───── TEXTE À LIRE ─────

Seul un contrôle et une gestion des ressources par les travailleurs combinée à une comptabilité ouverte pourra assurer la répartition équitable de la nourriture et ce sans marché noir. Les petits fermiers et les petits commerçants doivent donc se voir attribuer des revenus et une place dans la chaîne de distribution de la nourriture. Si le rationnement doit être imposé, il doit être laissé sous le contrôle démocratique des travailleurs, pas sous celui des gouvernements corrompus servant des élites.
Des mesures doivent être prises pour « booster » l’approvisionnement en nourriture. Les entreprises produisant les graines, le fertilisant,… doivent également être nationalisées sous le contrôle des travailleurs. Alors, de nouvelles récoltes pourront être développées pour répondre aux besoins et non pas pour réaliser des profits. Les engrais pourront aussi être rendus plus accessibles.
Les banques, dont beaucoup ne survivent plus que grâce aux aides de l’Etat, devraient également être nationalisées et leurs ressources employées pour fournir aux petits fermiers des crédits bon marchés.

───── DONNÉES ─────

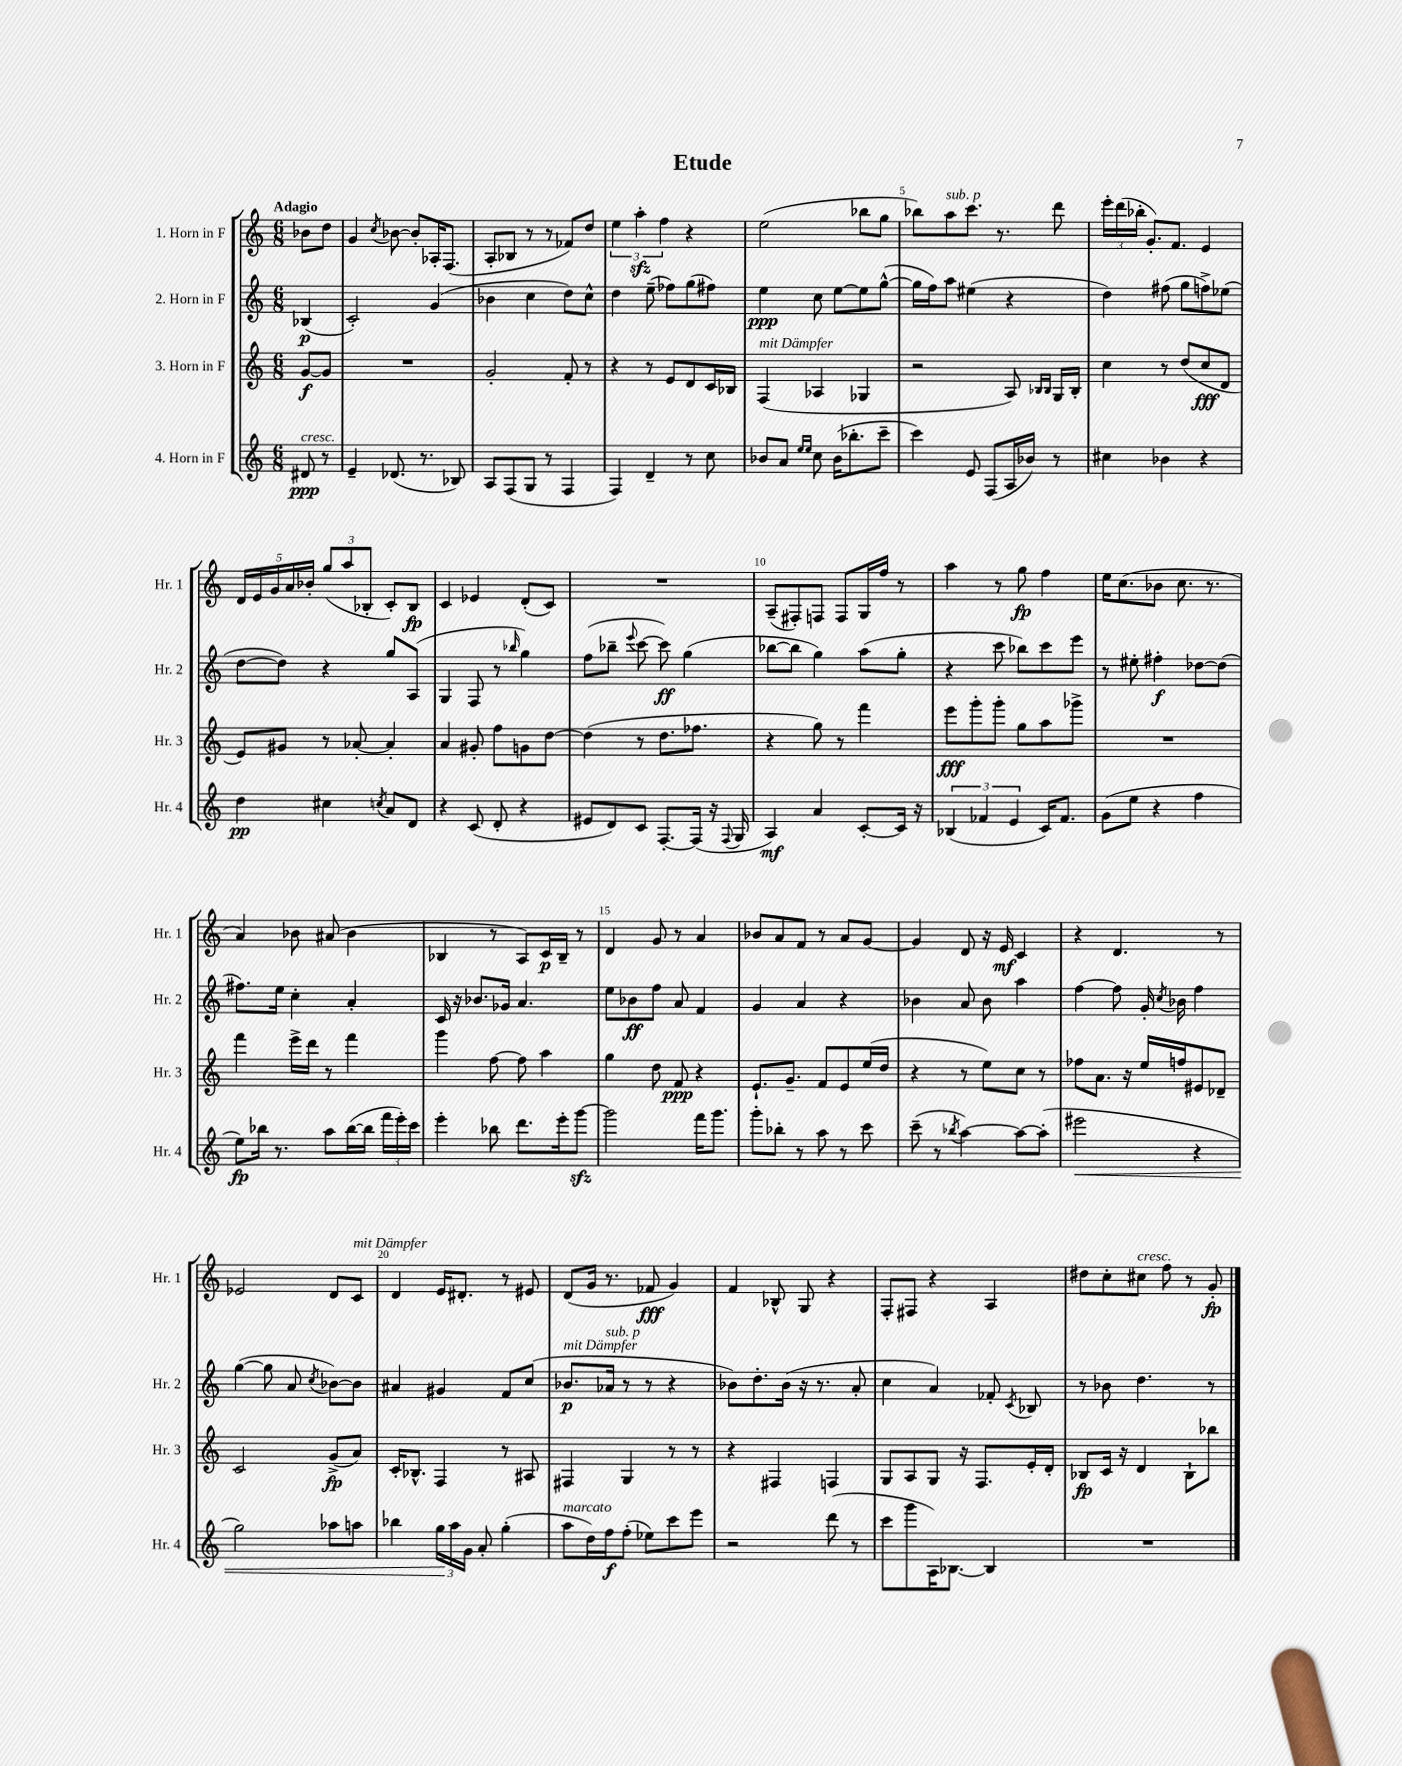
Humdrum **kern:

**kern	**kern	**kern	**kern
*staff4	*staff3	*staff2	*staff1
*clefG2	*clefG2	*clefG2	*clefG2
*k[]	*k[]	*k[]	*k[]
*M6/8	*M6/8	*M6/8	*M6/8
8d#	[8g	(4B-	8b-
8r	8g]	.	8dd
=	=	=	=
4e~	2.r	2c')	4g
.	.	.	8qcc
(8.d-	.	.	[8b-
.	.	.	8b-']
8.r	.	.	.
.	.	(4g	16A-'
.	.	.	(8.F
8B-)	.	.	.
=	=	=	=
8A	2g'	4b-	8A'
(8F	.	.	8B-
8G	.	4cc	8r
8r	.	.	8r
4F	8f'	8dd)	8f-)
.	8r	8cc^^	8dd
=	=	=	=
4F)	4r	4dd	6ee
.	.	.	6aa'
4d~	8r	(8ee~	.
.	.	.	6ff
.	8e	8ff-)	.
8r	8d	(8gg	4r
8cc	16c	8ff#)	.
.	16B-	.	.
=	=	=	=
8b-	(4F	4ee	(2ee
8a	.	.	.
16qqee	.	.	.
16qqee	.	.	.
8cc	4A-	8cc	.
(16b-	.	[8ee	.
8.bb-'	.	.	.
.	4G-	8ee]	8bb-
8ccc~	.	([8gg^^	8gg
=	=	=	=
4ccc)	2r	16gg]	8bb-)
.	.	16ff)	.
.	.	8aa	8aa
8e	.	(4ee#	8.ccc
(8F	.	.	.
.	.	.	8.r
16A	8A)	4r	.
16b-)	.	.	.
.	16qqB-	.	.
.	16qqB-	.	.
8r	16G	.	8ddd
.	16B-'	.	.
=	=	=	=
4cc#	4cc	4dd)	24eee'
.	.	.	(24ddd
.	.	.	24bb-'
.	.	.	8.g')
4b-	8r	(8ff#	.
.	.	.	8.f
.	(8dd	8gg	.
4r	8cc	8ff^)	4e
.	8d	(8ee-	.
=	=	=	=
4dd	8e)	[8dd	20d
.	.	.	20e
.	.	.	20g
.	8g#	8dd])	.
.	.	.	20a
.	.	.	20b-'
4cc#	8r	4r	(12gg
.	.	.	12aa
.	[8a-'	.	.
.	.	.	12B-'
8qcc	.	.	.
8a	4a-']	8gg	8c')
8d	.	(8A	8B-
=	=	=	=
4r	4a	4G	4c
(8c	8g#'	8F	4e-
8d'	8ff	8r	.
.	.	16qqbb-	.
4r	8g	4gg)	(8d'
.	[8dd	.	8c)
=	=	=	=
8e#	(4dd]	(8ff	2.r
8d)	.	8bb-~	.
.	.	8qqeee	.
8c	8r	[8ccc	.
[8.F'	8.dd	8ccc])	.
.	.	(4gg	.
(16F]	8.ff-	.	.
16r	.	.	.
8qqF	.	.	.
16G	.	.	.
=	=	=	=
4A)	4r	[8bb-	(8A~
.	.	8bb-]	8F#')
4a	8gg)	4gg)	8F
.	8r	.	8F
[8c'	4fff	(8aa	16G
.	.	.	16ff
16c]	.	8gg'	8r
16r	.	.	.
=	=	=	=
(6B-	8eee	4r	4aa
.	8ggg'	.	.
6f-	.	.	.
.	8ggg'	8ccc	8r
6e	.	.	.
.	8gg	8bb-)	8gg
16c)	8aa	8ccc	4ff
8.f-	.	.	.
.	8ggg-^	8eee	.
=	=	=	=
(8g	2.r	8r	16ee
.	.	.	(8.cc
8ee	.	8ee#'	.
4r	.	4ff#'	8b-
.	.	.	8.cc
4ff	.	[8dd-	.
.	.	.	8.r
.	.	(8dd-]	.
=	=	=	=
8ee)	4fff	8.ff#)	4a)
16bb-	.	.	.
8.r	.	16ee	.
.	16eee^	4cc'	8b-
.	16ddd	.	.
8aa	8r	.	(8a#
([16bb-	4fff	4a'	4b-
16bb-]	.	.	.
24fff	.	.	.
24eee')	.	.	.
24ccc	.	.	.
=	=	=	=
4eee'	4ggg	16c	4B-
.	.	16r	.
.	.	8.b-	.
8bb-	[8ff	.	8r
.	.	16g-	.
8.ddd	8ff]	4.a	8A)
.	4aa	.	16c
16eee'	.	.	16B-~
[8ggg	.	.	8r
=	=	=	=
2ggg]	4gg	8ee	4d
.	.	8b-	.
.	8dd	8ff	8g
.	8f	8a	8r
16fff	4r	4f	4a
8.ggg	.	.	.
=	=	=	=
8ggg'	8.e`	4g	8b-
8bb-'	.	.	8a
.	8.g~	.	.
8r	.	4a	8f
8aa	8f	.	8r
8r	8e	4r	8a
8ccc	(16ee	.	[8g
.	16dd	.	.
=	=	=	=
(8ccc~	4r	4b-	4g]
8r	.	.	.
8qbb-	.	.	.
[4aa)	8r	8a	8d
.	8ee)	8b-	16r
.	.	.	16e
8aa_	8cc	4aa	4c
(8aa']	8r	.	.
=	=	=	=
2eee#	8ff-	[4ff	4r
.	8.a	.	.
.	.	8ff]	4.d
.	16r	.	.
.	16ee	16g'	.
.	.	8qcc	.
.	16ff	16b-	.
4r	8e#	4ff	.
.	8d-~	.	8r
=	=	=	=
2gg)	2c	([4gg	2e-
.	.	8gg]	.
.	.	8a	.
.	.	8qcc	.
8aa-	(8g^	[8b-)	8d
8aa	8a)	8b-]	8c
=	=	=	=
4bb-	16c'	4a#	4d
.	8.B-^^	.	.
24gg	4F	4g#	16e
24aa	.	.	.
.	.	.	8.d#'
24g	.	.	.
8a'	.	.	.
(4gg'	8r	8f	8r
.	8A#	(8cc	8e#
=	=	=	=
8aa	4F#	8.b-	(8d
16dd)	.	.	16g
16ff	.	16a-	8.r
(8ff'	4G	8r	.
8ee-)	.	8r	8f-
8ccc	8r	4r	4g)
8eee	8r	.	.
=	=	=	=
2r	4r	8b-)	4f
.	.	8.dd'	.
.	4F#	.	8B-^^
.	.	(16b-	.
.	.	16r	8G
.	.	8.r	.
(8ddd	4F	.	4r
8r	.	8a'	.
=	=	=	=
8ccc	8G	4cc	8F'
8ggg	8A	.	8F#
16A)	8G	4a)	4r
[8.B-	.	.	.
.	16r	.	.
.	8.F	.	.
4B-]	.	8f-'	4A
.	.	8qc	.
.	16e'	8B-	.
.	16d'	.	.
=	=	=	=
2.r	8B-	8r	8dd#
.	16c	8b-	8cc'
.	16r	.	.
.	4d	4.dd	8cc#
.	.	.	8ff
.	8B-`	.	8r
.	8bb-	8r	8g'
==	==	==	==
*-	*-	*-	*-
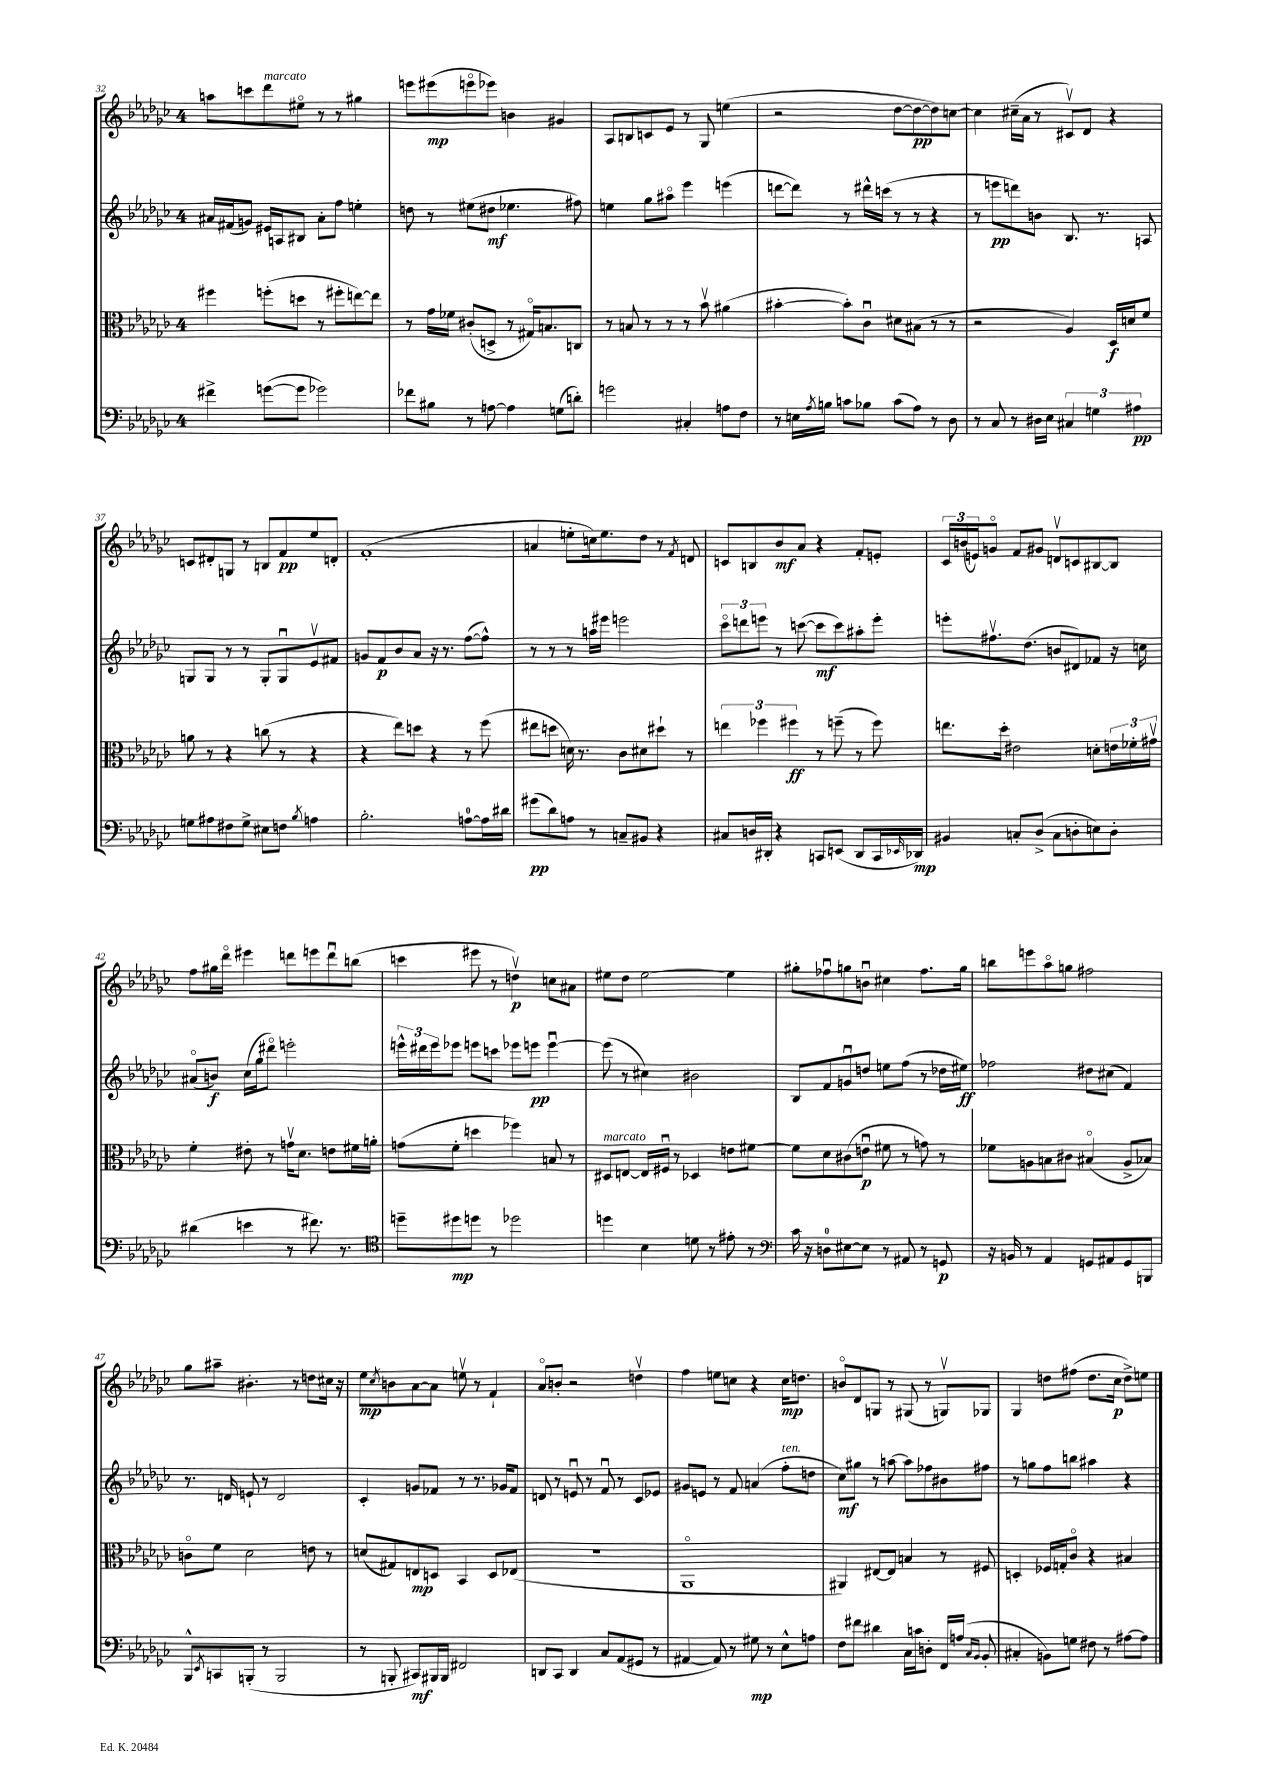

─────

*À FAIRE*
[A] Répondez à ces questions sur le texte consacré à la répartition de la nourriture :
(i) Sous quel contrôle le rationnement doit-il être laissé s'il est imposé ?
(ii) Quelles entreprises doivent également être nationalisées sous le contrôle des travailleurs ?
(iii) À quoi les ressources des banques nationalisées devraient-elles être employées ?
[B] Mettez à jour le passage du texte sur la répartition de la nourriture qui commence par « Des mesures doivent » et se termine par « crédits bon marchés. », en remplaçant « graines » par « semences ».
[C] Donnez la suite du texte sur la répartition de la nourriture.
Les données n'interviennent pas ici.

*RÉPONSES PAR TÂCHE*
[A]
(i) Sous le contrôle démocratique des travailleurs.
(ii) Les entreprises produisant les graines et le fertilisant.
(iii) À fournir aux petits fermiers des crédits bon marchés.

[B]
Des mesures doivent être prises pour « booster » l’approvisionnement en nourriture. Les entreprises produisant les semences, le fertilisant,… doivent également être nationalisées sous le contrôle des travailleurs. Alors, de nouvelles récoltes pourront être développées pour répondre aux besoins et non pas pour réaliser des profits. Les engrais pourront aussi être rendus plus accessibles.
Les banques, dont beaucoup ne survivent plus que grâce aux aides de l’Etat, devraient également être nationalisées et leurs ressources employées pour fournir aux petits fermiers des crédits bon marchés.

[C]
Les grands producteurs agricoles, eux aussi, devraient encore être nationalisés. Sur cette base, il serait possible de commencer à planifier l’augmentation de la production de nourriture avec l’aide de progrès dans l’irrigation ou dans d’autres techniques, pour répondre aux besoins et non pour s’adapter au marché.
Pour sauver notre planète, le capitalisme doit être éliminé.
Fondamentalement, cela signifie contester le système capitaliste en lui-même. La crise financière a vu des banquiers courir auprès des gouvernements pour demander de l’aide. L’argument néo libéral selon lequel l’Etat ne peut intervenir dans le marché s’écroule, poignardé en plein cœur par les capitalistes eux mêmes.
Cependant, l’Etat n’est pas neutre. Dans les pays capitalistes, l’Etat agit pour protéger les intérêts des capitalistes. La nationalisation d’entreprises, voir même d’un secteur entier de l’économie, n’est pas en soi une cassure vis-à-vis du capitalisme. La propriété publique avec la nationalisation des secteurs clés de l’économie est la vraie alternative au système du marché qui produit régulièrement des convulsions.
Déjà dans un certain nombre de pays, ce sont les organisations de travailleurs, telles que les syndicats, qui ont été forcées de défendre les « norme de vie ». Le mouvement des travailleurs a la responsabilité d’agir, de prévenir la faim et d’offrir une alternative. Les travailleurs, organisés internationalement, ont la capacité de décider de l’utilisation des ressources du monde.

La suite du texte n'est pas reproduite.